From a fiscal perspective, the Legislative Budget Board projects no cost to the state. While local governments could experience reductions in impact fee revenues, these near-term losses may be offset by long-term savings from reduced demand on public water, wastewater, and stormwater infrastructure. Political subdivisions would also benefit from greater resilience in their utility systems, potentially avoiding or deferring costly capacity expansions. The bill mandates that local governments establish transparent, fair, and consistent procedures for calculating, applying, reviewing, and approving these credits, ensuring predictability for developers and accountability to the public.

Importantly, SB 14 is a cleaner, more narrowly tailored version of the policy previously considered in SB 1253. Governor Abbott’s veto of SB 1253 was prompted not by its conservation incentives but by unrelated provisions added on third reading in the House that applied only to a single groundwater conservation district, imposed new fees that escalated annually, and allowed government entry onto private property without owner consent. SB 14 avoids these late-stage amendments entirely, focusing solely on the conservation credit mechanism and leaving property rights intact. This change directly addresses the governor’s stated objections and makes the bill a stronger, more defensible piece of legislation.

Finally, SB 14 could help improve housing affordability. Impact fees are often passed on to buyers in the form of higher home prices; by reducing those fees for developments with water-efficient systems, the bill can modestly lower upfront costs and encourage builders to incorporate conservation measures as a standard practice. This combination of resource sustainability, property rights protection, and pro-growth economic policy makes SB 14 a prudent and practical reform. For these reasons, Texas Policy Research recommends that lawmakers vote YES on SB 14.

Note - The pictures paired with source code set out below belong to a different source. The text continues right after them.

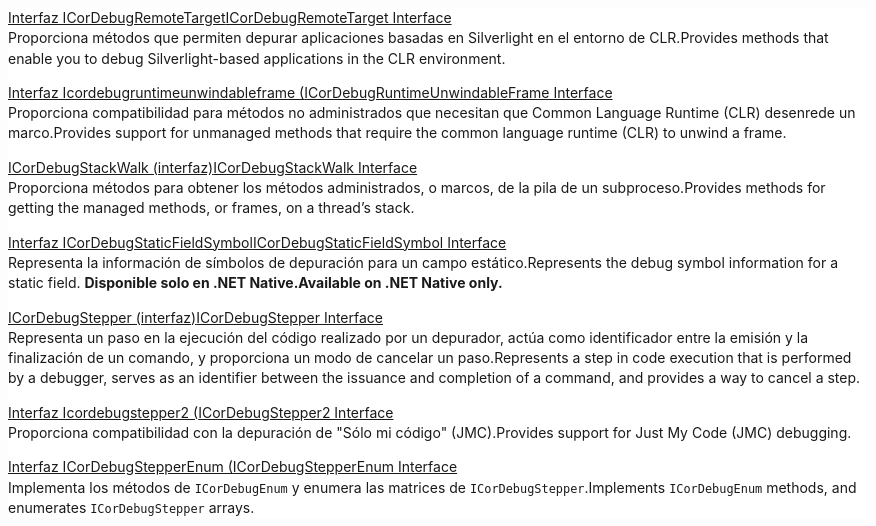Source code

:  <span data-ttu-id="274f6-338">[Interfaz ICorDebugRemoteTarget](icordebugremotetarget-interface.md)</span><span class="sxs-lookup"><span data-stu-id="274f6-338">[ICorDebugRemoteTarget Interface](icordebugremotetarget-interface.md)</span></span>\
 <span data-ttu-id="274f6-339">Proporciona métodos que permiten depurar aplicaciones basadas en Silverlight en el entorno de CLR.</span><span class="sxs-lookup"><span data-stu-id="274f6-339">Provides methods that enable you to debug Silverlight-based applications in the CLR environment.</span></span>  
  
 <span data-ttu-id="274f6-340">[Interfaz Icordebugruntimeunwindableframe (](icordebugruntimeunwindableframe-interface.md)</span><span class="sxs-lookup"><span data-stu-id="274f6-340">[ICorDebugRuntimeUnwindableFrame Interface](icordebugruntimeunwindableframe-interface.md)</span></span>\
 <span data-ttu-id="274f6-341">Proporciona compatibilidad para métodos no administrados que necesitan que Common Language Runtime (CLR) desenrede un marco.</span><span class="sxs-lookup"><span data-stu-id="274f6-341">Provides support for unmanaged methods that require the common language runtime (CLR) to unwind a frame.</span></span>  
  
 <span data-ttu-id="274f6-342">[ICorDebugStackWalk (interfaz)](icordebugstackwalk-interface.md)</span><span class="sxs-lookup"><span data-stu-id="274f6-342">[ICorDebugStackWalk Interface](icordebugstackwalk-interface.md)</span></span>\
 <span data-ttu-id="274f6-343">Proporciona métodos para obtener los métodos administrados, o marcos, de la pila de un subproceso.</span><span class="sxs-lookup"><span data-stu-id="274f6-343">Provides methods for getting the managed methods, or frames, on a thread’s stack.</span></span>  
  
 <span data-ttu-id="274f6-344">[Interfaz ICorDebugStaticFieldSymbol](icordebugstaticfieldsymbol-interface.md)</span><span class="sxs-lookup"><span data-stu-id="274f6-344">[ICorDebugStaticFieldSymbol Interface](icordebugstaticfieldsymbol-interface.md)</span></span>\
 <span data-ttu-id="274f6-345">Representa la información de símbolos de depuración para un campo estático.</span><span class="sxs-lookup"><span data-stu-id="274f6-345">Represents the debug symbol information for a static field.</span></span> <span data-ttu-id="274f6-346">**Disponible solo en .NET Native.**</span><span class="sxs-lookup"><span data-stu-id="274f6-346">**Available on .NET Native only.**</span></span>  
  
 <span data-ttu-id="274f6-347">[ICorDebugStepper (interfaz)](icordebugstepper-interface.md)</span><span class="sxs-lookup"><span data-stu-id="274f6-347">[ICorDebugStepper Interface](icordebugstepper-interface.md)</span></span>\
 <span data-ttu-id="274f6-348">Representa un paso en la ejecución del código realizado por un depurador, actúa como identificador entre la emisión y la finalización de un comando, y proporciona un modo de cancelar un paso.</span><span class="sxs-lookup"><span data-stu-id="274f6-348">Represents a step in code execution that is performed by a debugger, serves as an identifier between the issuance and completion of a command, and provides a way to cancel a step.</span></span>  
  
 <span data-ttu-id="274f6-349">[Interfaz Icordebugstepper2 (](icordebugstepper2-interface1.md)</span><span class="sxs-lookup"><span data-stu-id="274f6-349">[ICorDebugStepper2 Interface](icordebugstepper2-interface1.md)</span></span>\
 <span data-ttu-id="274f6-350">Proporciona compatibilidad con la depuración de "Sólo mi código" (JMC).</span><span class="sxs-lookup"><span data-stu-id="274f6-350">Provides support for Just My Code (JMC) debugging.</span></span>  
  
 <span data-ttu-id="274f6-351">[Interfaz ICorDebugStepperEnum (](icordebugstepperenum-interface.md)</span><span class="sxs-lookup"><span data-stu-id="274f6-351">[ICorDebugStepperEnum Interface](icordebugstepperenum-interface.md)</span></span>\
 <span data-ttu-id="274f6-352">Implementa los métodos de `ICorDebugEnum` y enumera las matrices de `ICorDebugStepper`.</span><span class="sxs-lookup"><span data-stu-id="274f6-352">Implements `ICorDebugEnum` methods, and enumerates `ICorDebugStepper` arrays.</span></span>  
  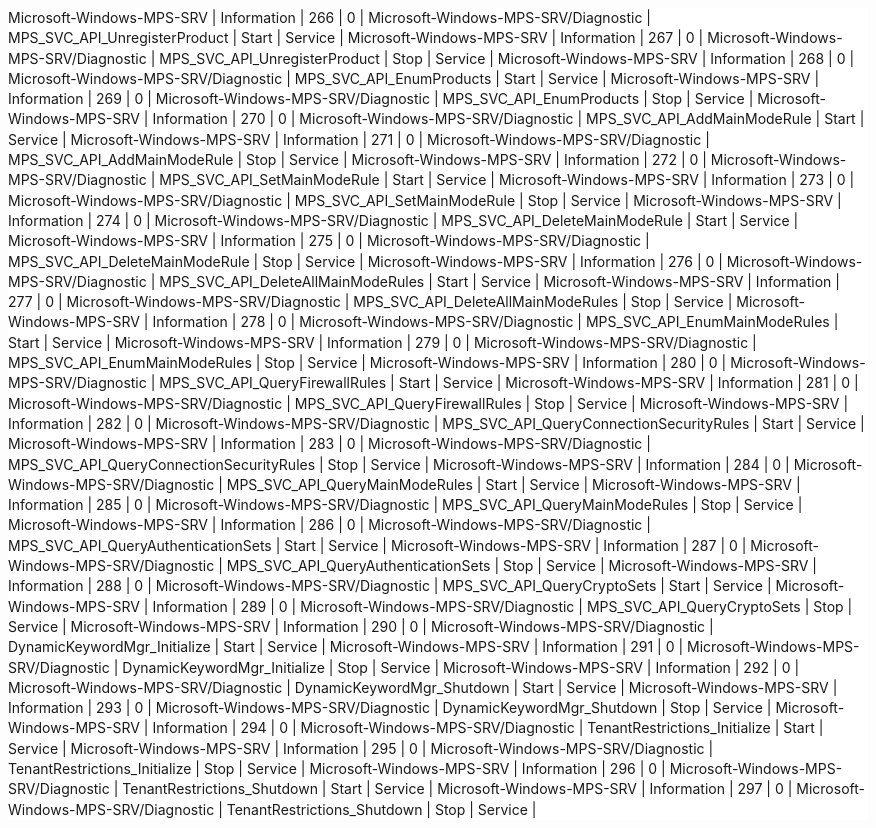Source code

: Microsoft-Windows-MPS-SRV  |  Information  |  266       |  0        |  Microsoft-Windows-MPS-SRV/Diagnostic  |  MPS_SVC_API_UnregisterProduct                 |  Start   |  Service  |
Microsoft-Windows-MPS-SRV  |  Information  |  267       |  0        |  Microsoft-Windows-MPS-SRV/Diagnostic  |  MPS_SVC_API_UnregisterProduct                 |  Stop    |  Service  |
Microsoft-Windows-MPS-SRV  |  Information  |  268       |  0        |  Microsoft-Windows-MPS-SRV/Diagnostic  |  MPS_SVC_API_EnumProducts                      |  Start   |  Service  |
Microsoft-Windows-MPS-SRV  |  Information  |  269       |  0        |  Microsoft-Windows-MPS-SRV/Diagnostic  |  MPS_SVC_API_EnumProducts                      |  Stop    |  Service  |
Microsoft-Windows-MPS-SRV  |  Information  |  270       |  0        |  Microsoft-Windows-MPS-SRV/Diagnostic  |  MPS_SVC_API_AddMainModeRule                   |  Start   |  Service  |
Microsoft-Windows-MPS-SRV  |  Information  |  271       |  0        |  Microsoft-Windows-MPS-SRV/Diagnostic  |  MPS_SVC_API_AddMainModeRule                   |  Stop    |  Service  |
Microsoft-Windows-MPS-SRV  |  Information  |  272       |  0        |  Microsoft-Windows-MPS-SRV/Diagnostic  |  MPS_SVC_API_SetMainModeRule                   |  Start   |  Service  |
Microsoft-Windows-MPS-SRV  |  Information  |  273       |  0        |  Microsoft-Windows-MPS-SRV/Diagnostic  |  MPS_SVC_API_SetMainModeRule                   |  Stop    |  Service  |
Microsoft-Windows-MPS-SRV  |  Information  |  274       |  0        |  Microsoft-Windows-MPS-SRV/Diagnostic  |  MPS_SVC_API_DeleteMainModeRule                |  Start   |  Service  |
Microsoft-Windows-MPS-SRV  |  Information  |  275       |  0        |  Microsoft-Windows-MPS-SRV/Diagnostic  |  MPS_SVC_API_DeleteMainModeRule                |  Stop    |  Service  |
Microsoft-Windows-MPS-SRV  |  Information  |  276       |  0        |  Microsoft-Windows-MPS-SRV/Diagnostic  |  MPS_SVC_API_DeleteAllMainModeRules            |  Start   |  Service  |
Microsoft-Windows-MPS-SRV  |  Information  |  277       |  0        |  Microsoft-Windows-MPS-SRV/Diagnostic  |  MPS_SVC_API_DeleteAllMainModeRules            |  Stop    |  Service  |
Microsoft-Windows-MPS-SRV  |  Information  |  278       |  0        |  Microsoft-Windows-MPS-SRV/Diagnostic  |  MPS_SVC_API_EnumMainModeRules                 |  Start   |  Service  |
Microsoft-Windows-MPS-SRV  |  Information  |  279       |  0        |  Microsoft-Windows-MPS-SRV/Diagnostic  |  MPS_SVC_API_EnumMainModeRules                 |  Stop    |  Service  |
Microsoft-Windows-MPS-SRV  |  Information  |  280       |  0        |  Microsoft-Windows-MPS-SRV/Diagnostic  |  MPS_SVC_API_QueryFirewallRules                |  Start   |  Service  |
Microsoft-Windows-MPS-SRV  |  Information  |  281       |  0        |  Microsoft-Windows-MPS-SRV/Diagnostic  |  MPS_SVC_API_QueryFirewallRules                |  Stop    |  Service  |
Microsoft-Windows-MPS-SRV  |  Information  |  282       |  0        |  Microsoft-Windows-MPS-SRV/Diagnostic  |  MPS_SVC_API_QueryConnectionSecurityRules      |  Start   |  Service  |
Microsoft-Windows-MPS-SRV  |  Information  |  283       |  0        |  Microsoft-Windows-MPS-SRV/Diagnostic  |  MPS_SVC_API_QueryConnectionSecurityRules      |  Stop    |  Service  |
Microsoft-Windows-MPS-SRV  |  Information  |  284       |  0        |  Microsoft-Windows-MPS-SRV/Diagnostic  |  MPS_SVC_API_QueryMainModeRules                |  Start   |  Service  |
Microsoft-Windows-MPS-SRV  |  Information  |  285       |  0        |  Microsoft-Windows-MPS-SRV/Diagnostic  |  MPS_SVC_API_QueryMainModeRules                |  Stop    |  Service  |
Microsoft-Windows-MPS-SRV  |  Information  |  286       |  0        |  Microsoft-Windows-MPS-SRV/Diagnostic  |  MPS_SVC_API_QueryAuthenticationSets           |  Start   |  Service  |
Microsoft-Windows-MPS-SRV  |  Information  |  287       |  0        |  Microsoft-Windows-MPS-SRV/Diagnostic  |  MPS_SVC_API_QueryAuthenticationSets           |  Stop    |  Service  |
Microsoft-Windows-MPS-SRV  |  Information  |  288       |  0        |  Microsoft-Windows-MPS-SRV/Diagnostic  |  MPS_SVC_API_QueryCryptoSets                   |  Start   |  Service  |
Microsoft-Windows-MPS-SRV  |  Information  |  289       |  0        |  Microsoft-Windows-MPS-SRV/Diagnostic  |  MPS_SVC_API_QueryCryptoSets                   |  Stop    |  Service  |
Microsoft-Windows-MPS-SRV  |  Information  |  290       |  0        |  Microsoft-Windows-MPS-SRV/Diagnostic  |  DynamicKeywordMgr_Initialize                  |  Start   |  Service  |
Microsoft-Windows-MPS-SRV  |  Information  |  291       |  0        |  Microsoft-Windows-MPS-SRV/Diagnostic  |  DynamicKeywordMgr_Initialize                  |  Stop    |  Service  |
Microsoft-Windows-MPS-SRV  |  Information  |  292       |  0        |  Microsoft-Windows-MPS-SRV/Diagnostic  |  DynamicKeywordMgr_Shutdown                    |  Start   |  Service  |
Microsoft-Windows-MPS-SRV  |  Information  |  293       |  0        |  Microsoft-Windows-MPS-SRV/Diagnostic  |  DynamicKeywordMgr_Shutdown                    |  Stop    |  Service  |
Microsoft-Windows-MPS-SRV  |  Information  |  294       |  0        |  Microsoft-Windows-MPS-SRV/Diagnostic  |  TenantRestrictions_Initialize                 |  Start   |  Service  |
Microsoft-Windows-MPS-SRV  |  Information  |  295       |  0        |  Microsoft-Windows-MPS-SRV/Diagnostic  |  TenantRestrictions_Initialize                 |  Stop    |  Service  |
Microsoft-Windows-MPS-SRV  |  Information  |  296       |  0        |  Microsoft-Windows-MPS-SRV/Diagnostic  |  TenantRestrictions_Shutdown                   |  Start   |  Service  |
Microsoft-Windows-MPS-SRV  |  Information  |  297       |  0        |  Microsoft-Windows-MPS-SRV/Diagnostic  |  TenantRestrictions_Shutdown                   |  Stop    |  Service  |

  • Individual Liberty: The bill allows builders and developers to decide voluntarily whether to implement water conservation and reuse technologies in their projects, without imposing mandates or restricting their ability to develop property. By offering credits against impact fees as an incentive, it preserves freedom of choice while making it financially advantageous to adopt sustainable practices.
  • Personal Responsibility: The bill rewards developers who take proactive steps to reduce the strain their projects place on public infrastructure. Those who invest in water-efficient systems bear the initial cost of conservation measures but receive a direct financial benefit through fee credits. This reinforces the principle that individuals and private actors should take responsibility for their impact on shared resources.
  • Free Enterprise: The measure uses a market-based approach to drive water conservation, encouraging competition among developers to innovate and incorporate cost-effective water-saving solutions. Reducing impact fees for qualifying projects enhances the business case for investing in efficiency technologies and fosters growth in the conservation products and services sector.
  • Private Property Rights: Unlike the regular session version (SB 1253), the bill does not impose new burdens, special fees, or government access requirements on property owners. Instead, it respects property rights by focusing solely on voluntary improvements and ensuring that the decision to participate remains with the property owner or developer.
  • Limited Government: Rather than expanding regulation or creating costly new programs, the bill works within existing impact fee structures to incentivize beneficial behavior. It potentially reduces the need for public infrastructure expansion by decreasing water and wastewater demand, leading to long-term cost savings for taxpayers and avoiding unnecessary growth in government responsibilities.